Terrorism in Dagestan. The language of bombs

Series Title
Series Details No.8434, 9.7.05
Publication Date 09/07/2005
ISSN 0013-0613
Content Type ,

Islamic rebels and corruption threaten another piece of the Russian jigsaw

A MOUNTAINOUS region peopled by warriors speaking dozens of languages is never easy to run. In Dagestan, Islamic terrorists are trying to make it impossible. Dagestan seems a different country from Russia. Nearly everyone is Muslim, and public buildings are festooned with portraits of Imam Shamil, an anti-Russian leader in the 19th century. Yet Russia is what holds this republic together. Its 2.5m-strong people, comprising 34 ethnic groups, use Russian as their common language. The federal budget provides most local-government revenues. Few Dagestanis hesitate to profess loyalty to Moscow.

So why is an insurgency that aims to put in place a caliphate growing fast? The list of incidents is endless. This week a bomb blast killed two policemen, gunmen shot dead a local politician and Russian security forces said they had killed a rebel leader. Last week an explosion blew up ten soldiers outside a bath-house in Makhachkala; a few days earlier, nine policemen were wounded. A bomb derailed a train; a minister was blown up in his car; a police chief was shot on a mountain road. Most such attacks take place in or around Makhachkala, a seaside town where cattle wander across roads and drivers happily ignore the law. The only rule worth respecting, say motorists, is to keep away from police vehicles: they tend to explode.

The authorities blame the violence on Islamic revolutionaries. A group called Shariah Jamaat took responsibility for the bath-house killings. Abdulmanap Musaev, spokesman for the Interior Ministry, says foreign jihadists are recruiting locals “to destabilise Dagestan and then the rest of the north Caucasus.” Another source of trouble is Chechnya, where a decade of war, black-market weapons sales and poverty have bred extreme lawlessness. Chechen rebels, who have staged numerous forays into Dagestan, work alongside Dagestani insurgents - and vice versa.

Yet many believe that the true source of the trouble is neither mysterious “international terrorists” nor fundamentalists, but the corrupt security forces and government. The head of Dagestan's government since 1987 has been Magomedali Magomedov, a canny politician who has pleased the Kremlin by keeping a lid on local discontent. But under his rule, Dagestan has also become a prime example of a government that acts as a family business.

As President Vladimir Putin's troubleshooter in the region, Dmitry Kozak, said in a leaked report, the entire north Caucasus is largely run by “clan-corporate associations.” That explains why many in Makhachkala are surprisingly blase about the bombings. “Serves them right,” one resident grumbles, as a patrol car passes. “Sad as it is, many ordinary people are not that concerned about the attacks on the police, and they have a solid reason - because the police in Dagestan are not law-enforcement officers, they serve certain clans,” says Isalmagomed Khabiev, chairman of an independent small-business union.

Officials insist that corruption is no worse than elsewhere in Russia, but admit it undercuts the fight against crime and terrorism. “For money, anyone can go anywhere, even abroad,” one officer says.
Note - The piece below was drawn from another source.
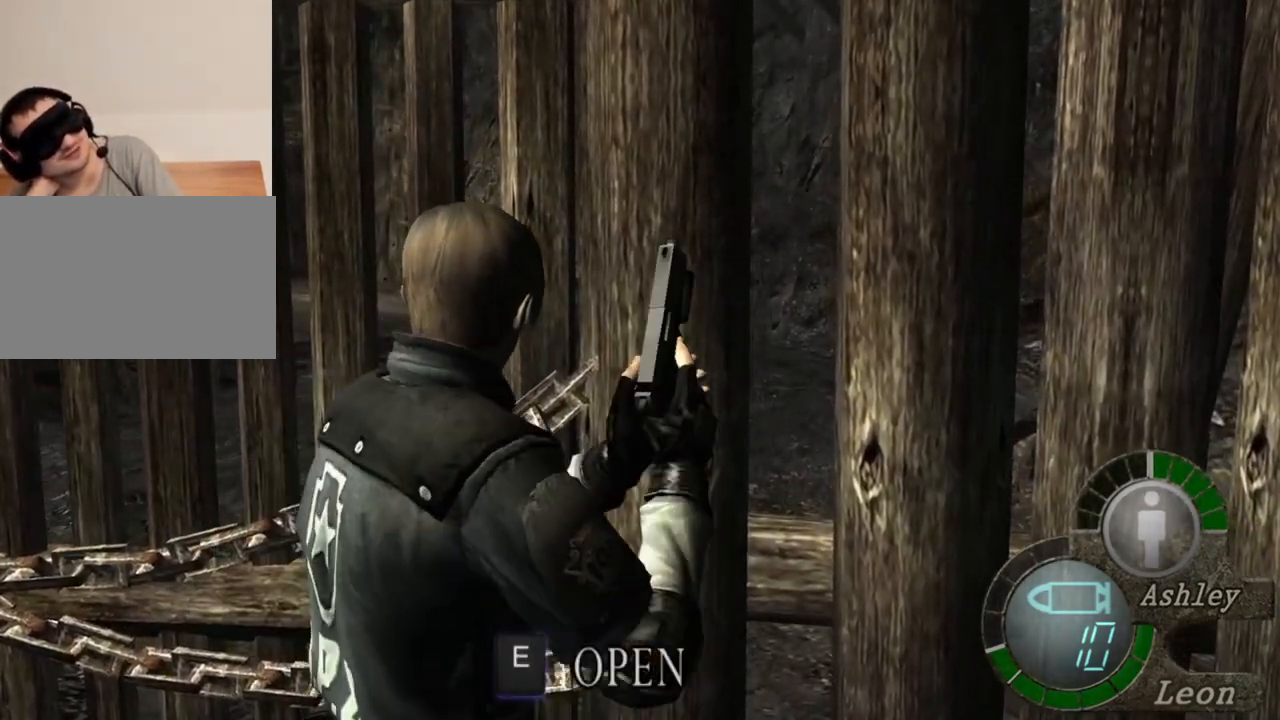
{"keys": ["e"], "mouse": [], "events": [[17, "e", "down"], [117, "e", "up"], [150, "e", "down"], [283, "e", "up"], [317, "e", "down"], [383, "e", "up"], [483, "e", "down"]]}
Corruption runs “right through the Interior Ministry, from top to bottom,” adds another. Hatred for the government translates into sympathy for the insurgents, says Mr Khabiev. “The bombers are not really all about caliphates, but about unhappiness with the local authorities, with this criminal regime.”

Islamic rebels and corruption threaten another piece of the Russian jigsaw.